Element location data:
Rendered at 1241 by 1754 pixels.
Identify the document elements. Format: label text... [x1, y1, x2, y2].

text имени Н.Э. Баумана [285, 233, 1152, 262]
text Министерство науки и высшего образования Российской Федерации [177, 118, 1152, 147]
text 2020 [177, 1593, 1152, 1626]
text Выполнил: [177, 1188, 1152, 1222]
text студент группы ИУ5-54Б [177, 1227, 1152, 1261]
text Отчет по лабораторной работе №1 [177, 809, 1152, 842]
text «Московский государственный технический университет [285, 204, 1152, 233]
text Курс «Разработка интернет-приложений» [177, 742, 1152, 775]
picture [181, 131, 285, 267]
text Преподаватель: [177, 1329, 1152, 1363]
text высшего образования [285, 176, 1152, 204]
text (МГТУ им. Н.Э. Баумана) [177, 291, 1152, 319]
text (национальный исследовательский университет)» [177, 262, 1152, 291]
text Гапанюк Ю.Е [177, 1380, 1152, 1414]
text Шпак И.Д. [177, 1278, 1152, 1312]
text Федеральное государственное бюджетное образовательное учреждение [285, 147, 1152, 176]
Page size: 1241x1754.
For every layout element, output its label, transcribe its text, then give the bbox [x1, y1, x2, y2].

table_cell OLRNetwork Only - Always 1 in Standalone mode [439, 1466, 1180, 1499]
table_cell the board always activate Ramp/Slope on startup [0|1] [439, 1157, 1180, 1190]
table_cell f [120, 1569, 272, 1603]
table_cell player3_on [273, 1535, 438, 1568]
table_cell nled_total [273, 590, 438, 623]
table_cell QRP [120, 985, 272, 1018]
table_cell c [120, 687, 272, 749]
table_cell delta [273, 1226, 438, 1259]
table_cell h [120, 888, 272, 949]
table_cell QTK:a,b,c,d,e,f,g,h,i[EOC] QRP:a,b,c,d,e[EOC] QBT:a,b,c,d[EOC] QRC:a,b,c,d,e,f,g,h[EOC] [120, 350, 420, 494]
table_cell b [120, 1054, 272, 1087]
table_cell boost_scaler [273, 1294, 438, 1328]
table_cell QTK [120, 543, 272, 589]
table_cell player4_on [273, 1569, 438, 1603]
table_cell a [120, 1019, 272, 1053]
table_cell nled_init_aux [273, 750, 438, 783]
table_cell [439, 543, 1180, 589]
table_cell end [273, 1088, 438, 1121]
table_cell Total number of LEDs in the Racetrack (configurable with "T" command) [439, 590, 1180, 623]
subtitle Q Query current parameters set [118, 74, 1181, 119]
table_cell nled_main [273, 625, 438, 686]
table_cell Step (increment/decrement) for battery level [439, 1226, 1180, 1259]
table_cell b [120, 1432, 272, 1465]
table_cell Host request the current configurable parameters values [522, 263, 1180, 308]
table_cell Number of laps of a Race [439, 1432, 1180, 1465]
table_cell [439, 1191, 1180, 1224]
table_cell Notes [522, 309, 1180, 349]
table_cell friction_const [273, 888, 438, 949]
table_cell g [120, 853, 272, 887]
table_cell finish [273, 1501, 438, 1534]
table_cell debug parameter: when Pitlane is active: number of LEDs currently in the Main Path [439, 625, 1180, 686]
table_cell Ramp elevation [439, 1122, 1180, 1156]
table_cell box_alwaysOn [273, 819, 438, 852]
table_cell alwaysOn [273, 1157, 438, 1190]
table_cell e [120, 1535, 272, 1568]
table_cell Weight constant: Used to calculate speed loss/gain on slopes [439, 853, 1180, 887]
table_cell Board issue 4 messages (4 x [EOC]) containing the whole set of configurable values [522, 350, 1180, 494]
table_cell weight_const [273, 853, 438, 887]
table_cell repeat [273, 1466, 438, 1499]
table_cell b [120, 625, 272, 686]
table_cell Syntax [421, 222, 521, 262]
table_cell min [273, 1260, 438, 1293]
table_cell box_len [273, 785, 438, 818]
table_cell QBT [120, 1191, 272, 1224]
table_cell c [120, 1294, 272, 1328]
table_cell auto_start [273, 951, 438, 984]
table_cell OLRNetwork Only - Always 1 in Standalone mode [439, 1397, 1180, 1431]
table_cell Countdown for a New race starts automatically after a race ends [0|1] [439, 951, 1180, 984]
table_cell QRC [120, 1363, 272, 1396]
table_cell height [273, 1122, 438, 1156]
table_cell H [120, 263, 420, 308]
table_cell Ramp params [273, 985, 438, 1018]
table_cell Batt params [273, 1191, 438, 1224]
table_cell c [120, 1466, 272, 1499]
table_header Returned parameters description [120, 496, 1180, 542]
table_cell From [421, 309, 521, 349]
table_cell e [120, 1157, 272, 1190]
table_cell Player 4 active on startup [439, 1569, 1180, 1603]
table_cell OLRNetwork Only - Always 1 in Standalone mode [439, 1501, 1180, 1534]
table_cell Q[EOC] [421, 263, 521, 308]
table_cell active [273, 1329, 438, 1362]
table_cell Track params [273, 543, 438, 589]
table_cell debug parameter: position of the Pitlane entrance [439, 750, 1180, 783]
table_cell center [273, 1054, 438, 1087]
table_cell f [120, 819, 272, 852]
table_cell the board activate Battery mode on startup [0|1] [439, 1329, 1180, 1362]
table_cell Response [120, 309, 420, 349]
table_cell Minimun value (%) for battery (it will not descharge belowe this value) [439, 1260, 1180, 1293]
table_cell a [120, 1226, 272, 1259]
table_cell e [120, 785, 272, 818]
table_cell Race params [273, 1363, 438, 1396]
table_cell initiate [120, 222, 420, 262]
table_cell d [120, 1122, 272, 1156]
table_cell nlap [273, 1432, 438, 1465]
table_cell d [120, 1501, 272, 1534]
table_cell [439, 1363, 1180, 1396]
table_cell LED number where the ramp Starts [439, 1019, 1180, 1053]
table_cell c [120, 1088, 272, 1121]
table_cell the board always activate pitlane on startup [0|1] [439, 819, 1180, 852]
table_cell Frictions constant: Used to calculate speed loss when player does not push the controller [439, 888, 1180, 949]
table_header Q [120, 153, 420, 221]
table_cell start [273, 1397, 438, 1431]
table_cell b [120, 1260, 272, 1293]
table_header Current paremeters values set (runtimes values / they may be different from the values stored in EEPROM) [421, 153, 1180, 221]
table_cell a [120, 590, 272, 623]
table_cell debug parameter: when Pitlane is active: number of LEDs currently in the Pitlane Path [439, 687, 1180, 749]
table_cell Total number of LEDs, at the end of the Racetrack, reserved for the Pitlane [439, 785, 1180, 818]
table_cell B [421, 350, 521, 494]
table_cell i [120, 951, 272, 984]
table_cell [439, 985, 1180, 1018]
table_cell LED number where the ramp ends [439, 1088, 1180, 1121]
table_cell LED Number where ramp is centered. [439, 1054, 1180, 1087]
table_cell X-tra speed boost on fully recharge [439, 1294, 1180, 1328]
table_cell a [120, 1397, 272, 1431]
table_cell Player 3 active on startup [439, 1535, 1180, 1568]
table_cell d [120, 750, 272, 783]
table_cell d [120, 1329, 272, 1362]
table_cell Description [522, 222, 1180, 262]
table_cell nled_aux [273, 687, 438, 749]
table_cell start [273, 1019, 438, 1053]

Prompt:
Output every line of the records above verbatim, in the same order and without changes.

Written solution:
Rendered at 1241 by 1754 pixels.
Identify the document elements. Format: label text... [x1, y1, x2, y2].

text имени Н.Э. Баумана [285, 233, 1152, 262]
text Министерство науки и высшего образования Российской Федерации [177, 118, 1152, 147]
text 2020 [177, 1593, 1152, 1626]
text Выполнил: [177, 1188, 1152, 1222]
text студент группы ИУ5-54Б [177, 1227, 1152, 1261]
text Отчет по лабораторной работе №1 [177, 809, 1152, 842]
text «Московский государственный технический университет [285, 204, 1152, 233]
text Курс «Разработка интернет-приложений» [177, 742, 1152, 775]
picture [181, 131, 285, 267]
text Преподаватель: [177, 1329, 1152, 1363]
text высшего образования [285, 176, 1152, 204]
text (МГТУ им. Н.Э. Баумана) [177, 291, 1152, 319]
text (национальный исследовательский университет)» [177, 262, 1152, 291]
text Гапанюк Ю.Е [177, 1380, 1152, 1414]
text Шпак И.Д. [177, 1278, 1152, 1312]
text Федеральное государственное бюджетное образовательное учреждение [285, 147, 1152, 176]
Page size: 1241x1754.
For every layout element, output its label, transcribe its text, then give the bbox [x1, y1, x2, y2].

table_cell OLRNetwork Only - Always 1 in Standalone mode [439, 1466, 1180, 1499]
table_cell the board always activate Ramp/Slope on startup [0|1] [439, 1157, 1180, 1190]
table_cell f [120, 1569, 272, 1603]
table_cell player3_on [273, 1535, 438, 1568]
table_cell nled_total [273, 590, 438, 623]
table_cell QRP [120, 985, 272, 1018]
table_cell c [120, 687, 272, 749]
table_cell delta [273, 1226, 438, 1259]
table_cell h [120, 888, 272, 949]
table_cell QTK:a,b,c,d,e,f,g,h,i[EOC] QRP:a,b,c,d,e[EOC] QBT:a,b,c,d[EOC] QRC:a,b,c,d,e,f,g,h[EOC] [120, 350, 420, 494]
table_cell b [120, 1054, 272, 1087]
table_cell boost_scaler [273, 1294, 438, 1328]
table_cell QTK [120, 543, 272, 589]
table_cell player4_on [273, 1569, 438, 1603]
table_cell a [120, 1019, 272, 1053]
table_cell nled_init_aux [273, 750, 438, 783]
table_cell [439, 543, 1180, 589]
table_cell end [273, 1088, 438, 1121]
table_cell Total number of LEDs in the Racetrack (configurable with "T" command) [439, 590, 1180, 623]
subtitle Q Query current parameters set [118, 74, 1181, 119]
table_cell nled_main [273, 625, 438, 686]
table_cell Step (increment/decrement) for battery level [439, 1226, 1180, 1259]
table_cell b [120, 1432, 272, 1465]
table_cell Host request the current configurable parameters values [522, 263, 1180, 308]
table_cell Number of laps of a Race [439, 1432, 1180, 1465]
table_cell [439, 1191, 1180, 1224]
table_cell Notes [522, 309, 1180, 349]
table_cell friction_const [273, 888, 438, 949]
table_cell g [120, 853, 272, 887]
table_cell finish [273, 1501, 438, 1534]
table_cell debug parameter: when Pitlane is active: number of LEDs currently in the Main Path [439, 625, 1180, 686]
table_cell Ramp elevation [439, 1122, 1180, 1156]
table_cell box_alwaysOn [273, 819, 438, 852]
table_cell alwaysOn [273, 1157, 438, 1190]
table_cell e [120, 1535, 272, 1568]
table_cell Weight constant: Used to calculate speed loss/gain on slopes [439, 853, 1180, 887]
table_cell Board issue 4 messages (4 x [EOC]) containing the whole set of configurable values [522, 350, 1180, 494]
table_cell weight_const [273, 853, 438, 887]
table_cell repeat [273, 1466, 438, 1499]
table_cell b [120, 625, 272, 686]
table_cell Syntax [421, 222, 521, 262]
table_cell min [273, 1260, 438, 1293]
table_cell box_len [273, 785, 438, 818]
table_cell QBT [120, 1191, 272, 1224]
table_cell c [120, 1294, 272, 1328]
table_cell auto_start [273, 951, 438, 984]
table_cell OLRNetwork Only - Always 1 in Standalone mode [439, 1397, 1180, 1431]
table_cell Countdown for a New race starts automatically after a race ends [0|1] [439, 951, 1180, 984]
table_cell QRC [120, 1363, 272, 1396]
table_cell height [273, 1122, 438, 1156]
table_cell H [120, 263, 420, 308]
table_cell Ramp params [273, 985, 438, 1018]
table_cell Batt params [273, 1191, 438, 1224]
table_cell c [120, 1466, 272, 1499]
table_header Returned parameters description [120, 496, 1180, 542]
table_cell From [421, 309, 521, 349]
table_cell e [120, 1157, 272, 1190]
table_cell Player 4 active on startup [439, 1569, 1180, 1603]
table_cell OLRNetwork Only - Always 1 in Standalone mode [439, 1501, 1180, 1534]
table_cell Q[EOC] [421, 263, 521, 308]
table_cell active [273, 1329, 438, 1362]
table_cell Track params [273, 543, 438, 589]
table_cell debug parameter: position of the Pitlane entrance [439, 750, 1180, 783]
table_cell center [273, 1054, 438, 1087]
table_cell f [120, 819, 272, 852]
table_cell the board activate Battery mode on startup [0|1] [439, 1329, 1180, 1362]
table_cell Response [120, 309, 420, 349]
table_cell Minimun value (%) for battery (it will not descharge belowe this value) [439, 1260, 1180, 1293]
table_cell a [120, 1226, 272, 1259]
table_cell e [120, 785, 272, 818]
table_cell Race params [273, 1363, 438, 1396]
table_cell initiate [120, 222, 420, 262]
table_cell d [120, 1122, 272, 1156]
table_cell nlap [273, 1432, 438, 1465]
table_cell d [120, 1501, 272, 1534]
table_cell [439, 1363, 1180, 1396]
table_cell LED number where the ramp Starts [439, 1019, 1180, 1053]
table_cell c [120, 1088, 272, 1121]
table_cell the board always activate pitlane on startup [0|1] [439, 819, 1180, 852]
table_cell Frictions constant: Used to calculate speed loss when player does not push the controller [439, 888, 1180, 949]
table_header Q [120, 153, 420, 221]
table_cell start [273, 1397, 438, 1431]
table_cell b [120, 1260, 272, 1293]
table_header Current paremeters values set (runtimes values / they may be different from the values stored in EEPROM) [421, 153, 1180, 221]
table_cell a [120, 590, 272, 623]
table_cell debug parameter: when Pitlane is active: number of LEDs currently in the Pitlane Path [439, 687, 1180, 749]
table_cell Total number of LEDs, at the end of the Racetrack, reserved for the Pitlane [439, 785, 1180, 818]
table_cell B [421, 350, 521, 494]
table_cell i [120, 951, 272, 984]
table_cell [439, 985, 1180, 1018]
table_cell LED number where the ramp ends [439, 1088, 1180, 1121]
table_cell LED Number where ramp is centered. [439, 1054, 1180, 1087]
table_cell X-tra speed boost on fully recharge [439, 1294, 1180, 1328]
table_cell a [120, 1397, 272, 1431]
table_cell Player 3 active on startup [439, 1535, 1180, 1568]
table_cell d [120, 750, 272, 783]
table_cell d [120, 1329, 272, 1362]
table_cell Description [522, 222, 1180, 262]
table_cell nled_aux [273, 687, 438, 749]
table_cell start [273, 1019, 438, 1053]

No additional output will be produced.